Executivo diz que parte da propina de esquema virou doação oficial ao PT

 
 

O executivo Augusto Mendonça Neto, da empresa Toyo Setal, uma das fornecedoras da Petrobras, disse em depoimento dado em outubro à Polícia Federal, com base em acordo de delação premiada, que parte do pagamento de propina ao ex-diretor de Serviços da Petrobras Renato Duque era direcionada ao PT como doação oficial ao partido.Segundo Mendonça Neto, as doações, em valor aproximado de R$ 4 milhões, foram feitas entre 2008 e 2011 a pedido de Duque.
 
O valor, segundo o executivo, era referente ao pagamento de propina para a realização de obras na Refinaria do Paraná (Repar). Ele disse em seu depoimento que o pagamento ao ex-diretor de Serviços da Petrobras também era feito em dinheiro e por "remessas em contas indicadas no exterior".
 
O executivo afirmou que negociou o pagamento de propina diretamente com Duque, mas explicou que normalmente tratava do assunto com o então gerente da área de Serviços da estatal, Pedro Barusco.
 
Mendonça Neto afirmou que, em 2008, conversou pessoalmente com o tesoureiro do PT, João Vaccari Neto, no Diretório da legenda, em São Paulo.
 
De acordo com Mendonça Neto, para justificar o pagamento de propina, a Toyo Setal firmou contrato de prestação de serviços com cinco empresas de fachada.
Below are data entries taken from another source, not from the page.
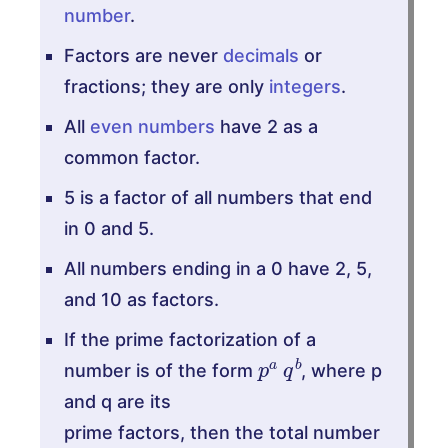
number
.
Factors are never
decimals
or
fractions; they are only
integers
.
All
even numbers
have 2 as a
common factor.
5 is a factor of all numbers that end
in 0 and 5.
All numbers ending in a 0 have 2, 5,
and 10 as factors.
If the prime factorization of a
p
b
a
q
number is of the form
, where p
and q are its
prime factors, then the total number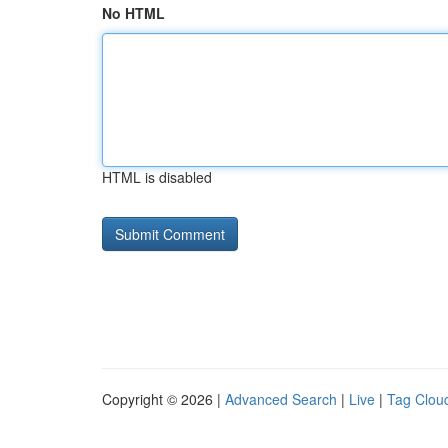
No HTML
HTML is disabled
Copyright © 2026 |
Advanced Search
|
Live
|
Tag Clou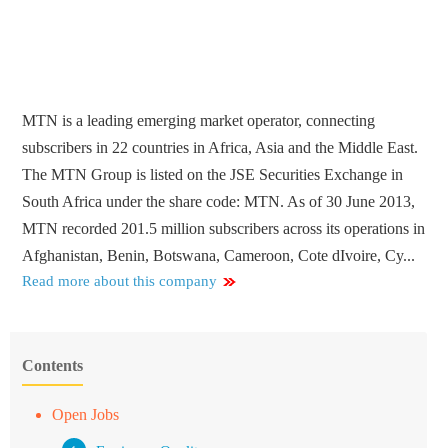
MTN is a leading emerging market operator, connecting
subscribers in 22 countries in Africa, Asia and the Middle East.
The MTN Group is listed on the JSE Securities Exchange in
South Africa under the share code: MTN. As of 30 June 2013,
MTN recorded 201.5 million subscribers across its operations in
Afghanistan, Benin, Botswana, Cameroon, Cote dIvoire, Cy...
Read more about this company
Contents
Open Jobs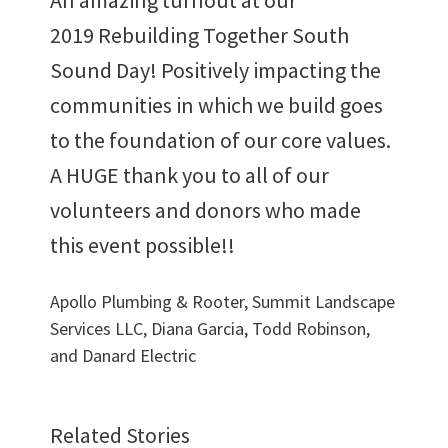
2019 Rebuilding Together South
Sound Day! Positively impacting the
communities in which we build goes
Want to work with us?
to the foundation of our core values.
A HUGE thank you to all of our
SUBCONTRACTOR OPPORTUNITIES
volunteers and donors who made
this event possible!!
BIDROOM
Apollo Plumbing & Rooter, Summit Landscape
Services LLC, Diana Garcia, Todd Robinson,
and Danard Electric
Related Stories
Can we brag a little?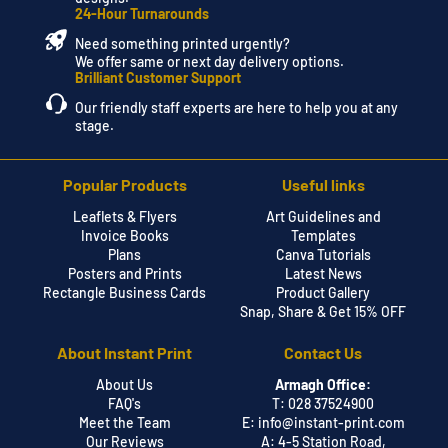
24-Hour Turnarounds
Need something printed urgently?
We offer same or next day delivery options.
Brilliant Customer Support
Our friendly staff experts are here to help you at any
stage.
Popular Products
Useful links
Leaflets & Flyers
Art Guidelines and
Invoice Books
Templates
Plans
Canva Tutorials
Posters and Prints
Latest News
Rectangle Business Cards
Product Gallery
Snap, Share & Get 15% OFF
About Instant Print
Contact Us
About Us
Armagh Office:
FAQ's
T: 028 37524900
Meet the Team
E:
info@instant-print.com
Our Reviews
A: 4-5 Station Road,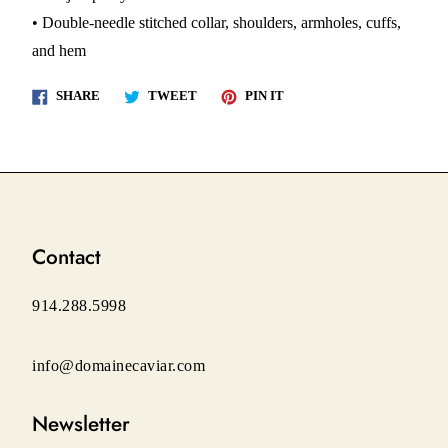
• Double-needle stitched collar, shoulders, armholes, cuffs,
and hem
Share
Tweet
Pin
SHARE
TWEET
PIN IT
on
on
on
Facebook
Twitter
Pinterest
Contact
914.288.5998
info@domainecaviar.com
Newsletter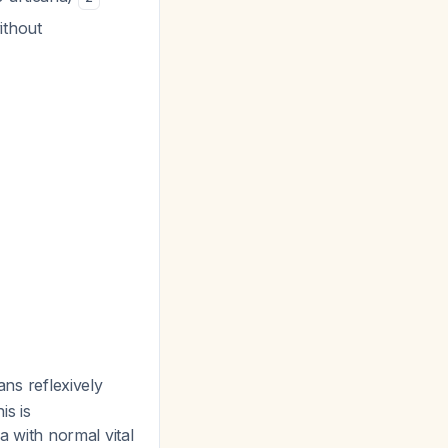
ithout
ians reflexively
is is
a with normal vital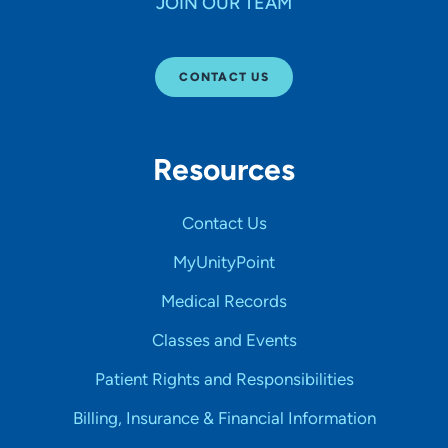
JOIN OUR TEAM
CONTACT US
Resources
Contact Us
MyUnityPoint
Medical Records
Classes and Events
Patient Rights and Responsibilities
Billing, Insurance & Financial Information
No depoimento, o executivo afirma que os contratos eram "simulados". As empresas disponibilizavam então, segundo Mendonça Neto, dinheiro em espécie ou remetiam os valores ao exterior.
 
'Clube de empresas'
 
No depoimento, Augusto Ribeiro de Mendonça Neto detalhou o funcionamento do chamado "clube de empresas" que teria atuado em licitações da Petrobras e tinha regras como as de um "regulamento de campeonato de futebol".
 
"As empresas discutiram e ajustaram uma forma de proteção entre si. [...] Dentro de um programa de obras, as empresas escolhiam obras mais adequadas e, havendo acordo entre todas, as demais não atrapalhavam a empresa escolhida. [...] Esse grupo de empresas era denominado 'clube'", afirmou Mendonça Neto.
 
Segundo Mendonça Neto, Ricardo Pessoa elaborou uma lista com as empresas que deveriam ser convidadas pela Petrobras para as licitações. O executivo da Toyo Setal disse ainda que a lista era entregue a Renato Duque e ao ex-diretor de Abastecimento Paulo Roberto Costa. Ainda de acordo com o executivo, havia acordo entre as empresas do "clube", Paulo Roberto Costa e Renato Duque sobre "comissões".
 
Em 2004, segundo o depoimento, o então diretor de Serviços da Petrobras Renato Duque fez uma "combinação" com as empresas do "clube", para que se estabelecesse uma lista de convidados em licitações da Petrobras em troca e pagamento de uma "comissão".O executivo afirmou que o percentual partia de cerca de 2% do valor total dos contratos, mas, segundo Mendonça Neto, era negociado posteriormente, como no caso do Repar [Refinaria do Paraná], cujo valor da comissão chegou a quase R$ 60 milhões.